Lissabon. Die Eltern der verschwundenen Maddie McCann hatten einen früheren Ermittler wegen Verleumdung verklagt. Die Klage wurde nun abgewiesen.

Schon etwa zehn Jahre ist es her, und doch ist das Drama um die kleine Maddie immer noch präsent: Am 3. Mai 2007 verschwand Madeleine McCann im portugiesischen Urlaubsort Praia da Luz an der Algarveküste. Unvergessen bleibt der Kampf der Eltern, die alle Hebel in Bewegung setzten, damit ihre Tochter, damals drei Jahre alt, gefunden wird. Doch ohne Erfolg.

Maddie ist wie vom Erdboden verschluckt. Nun mussten Gary und Kate McCann eine neue Niederlage hinnehmen: Das Oberste Gericht in Lissabon entschied, dass sie keinen Schadensersatz von dem ehemaligen Kriminalinspektor Goncalo Amaral erhalten.

Eltern sollen Leiche beseitigt haben

Der damalige Chefermittler hatte behauptet, dass die Eltern etwas mit dem Verschwinden des Mädchens zu tun haben. Das britische Paar verklagte ihn wegen Verleumdung auf eine Zahlung von 500.000 Euro. Die Niederlage könnte teuer werden, wenn die McCanns auch die Prozesskosten tragen müssen. Laut „Mirror“ könnte es sich um eine sechsstellige Summe handeln.

◆ **VORLIEGENDE DATEN**
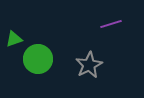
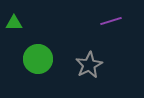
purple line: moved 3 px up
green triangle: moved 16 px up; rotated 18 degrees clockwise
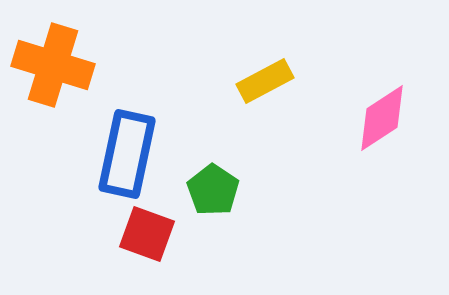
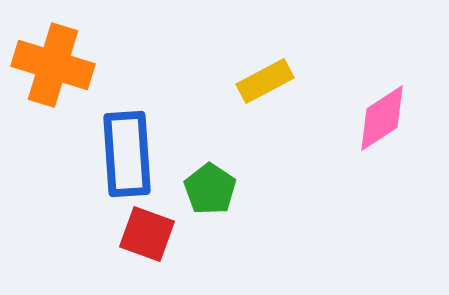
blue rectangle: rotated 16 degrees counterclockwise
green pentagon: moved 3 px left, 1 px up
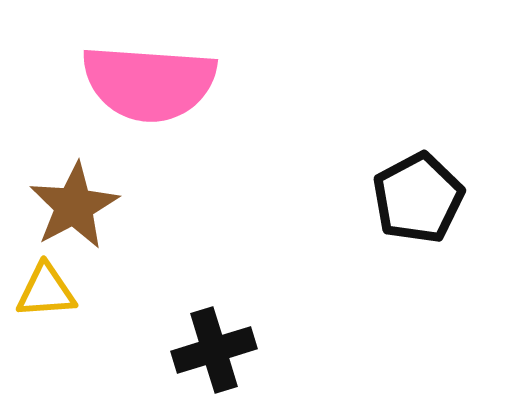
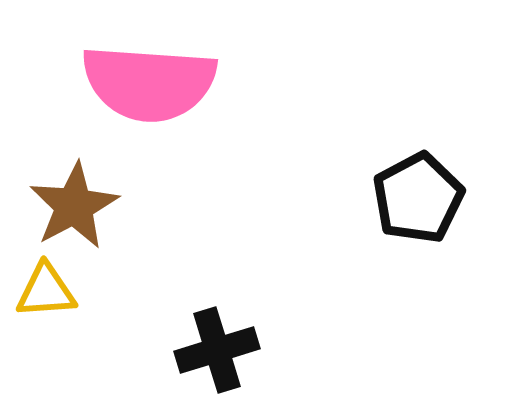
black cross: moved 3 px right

...

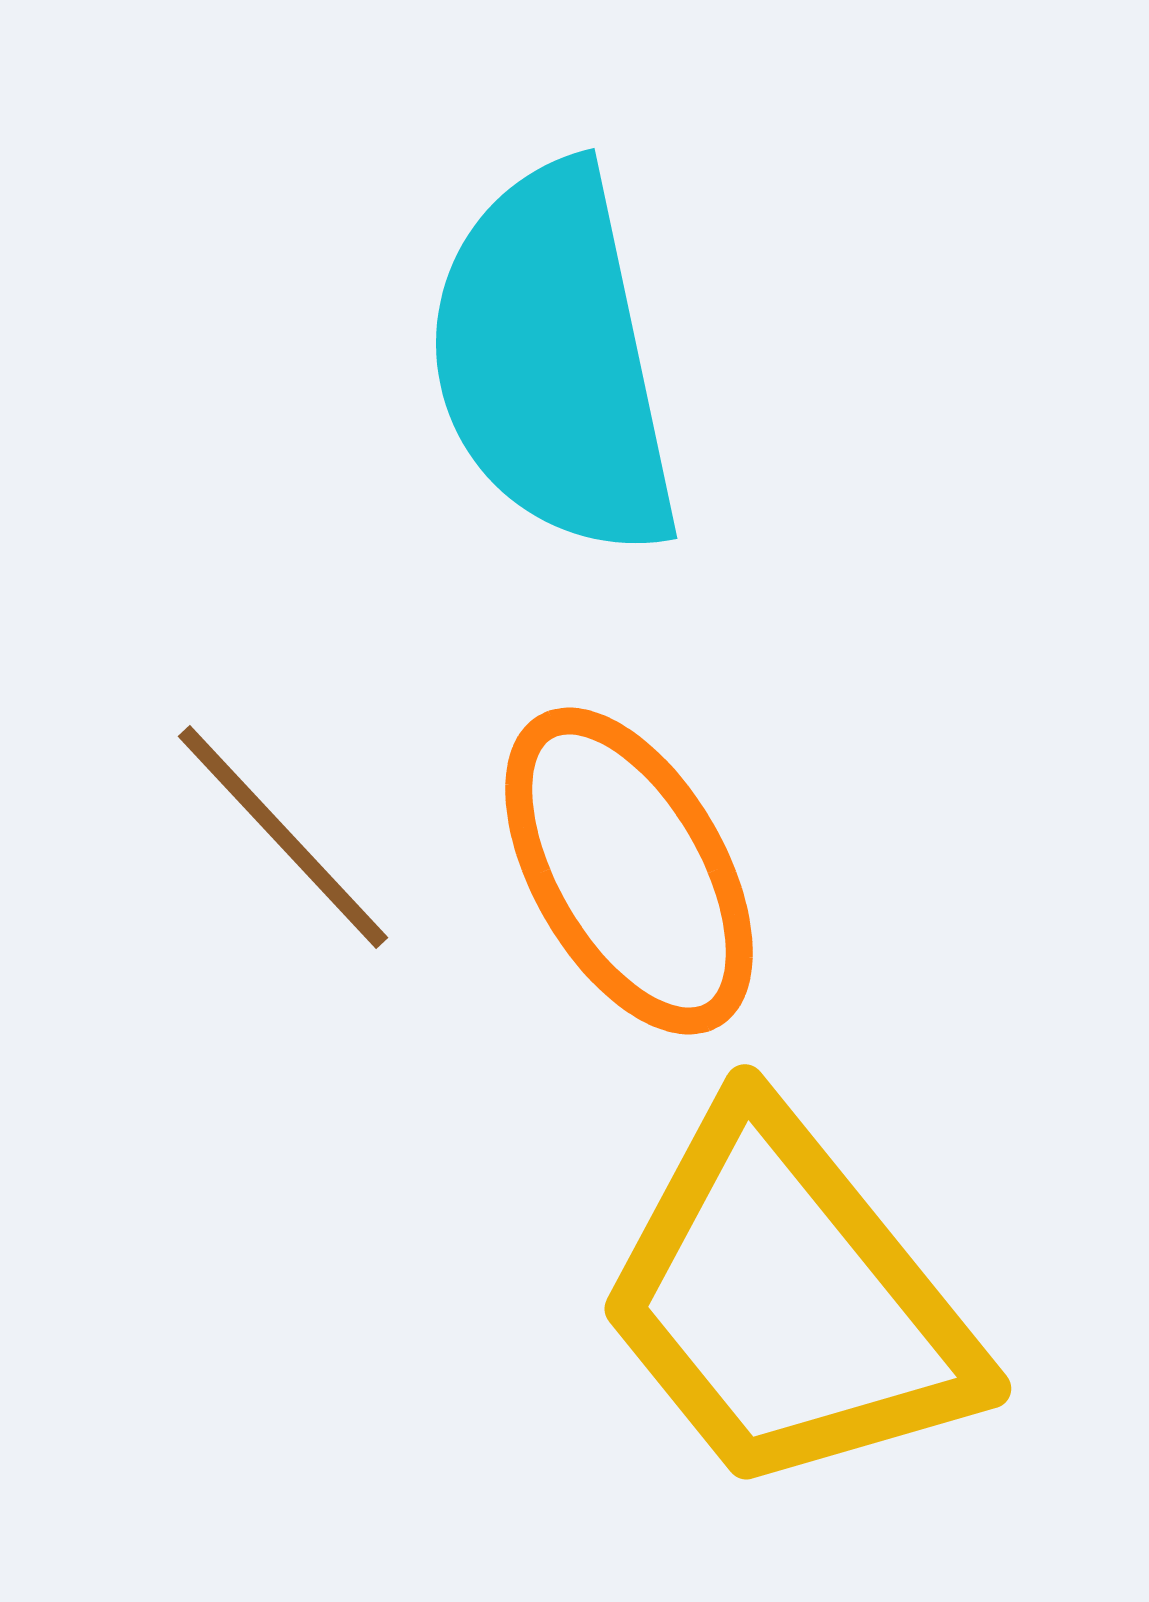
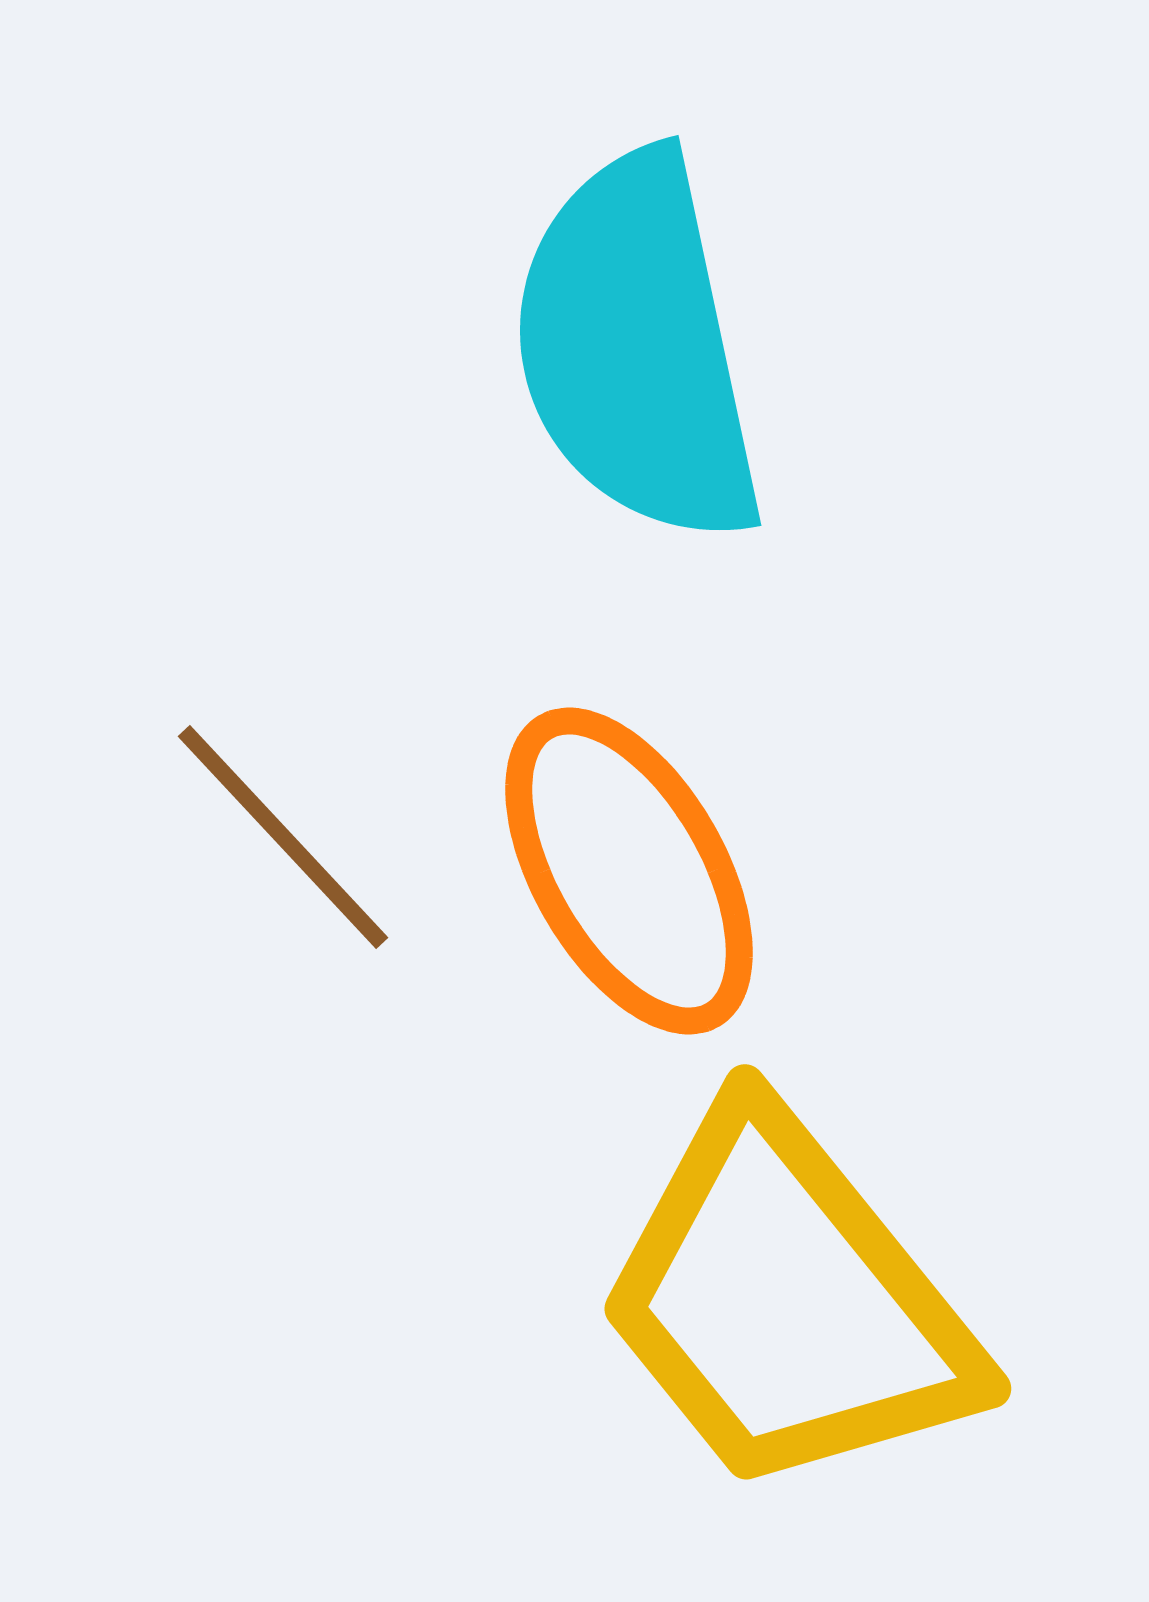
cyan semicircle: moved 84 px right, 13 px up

◆ **DIE AUFGABEN**
1 - Beantworte diese Fragen kurz anhand des Textes:
(a) An welchem Tag verschwand Madeleine McCann?
(b) Welches Gericht entschied, dass die Eltern keinen Schadensersatz bekommen?
(c) Auf welche Summe verklagte das Paar den früheren Ermittler?
2 - Schreib aus dem Text die Stelle von „Schon etwa zehn“ bis einschließlich „Doch ohne Erfolg.“ Wort für Wort ab.
Die Datensätze haben mit dem Text nichts zu tun.

◆ **LÖSUNGEN**
1 -
(a) Am 3. Mai 2007.
(b) Das Oberste Gericht in Lissabon.
(c) Auf 500.000 Euro.

2 -
Schon etwa zehn Jahre ist es her, und doch ist das Drama um die kleine Maddie immer noch präsent: Am 3. Mai 2007 verschwand Madeleine McCann im portugiesischen Urlaubsort Praia da Luz an der Algarveküste. Unvergessen bleibt der Kampf der Eltern, die alle Hebel in Bewegung setzten, damit ihre Tochter, damals drei Jahre alt, gefunden wird. Doch ohne Erfolg.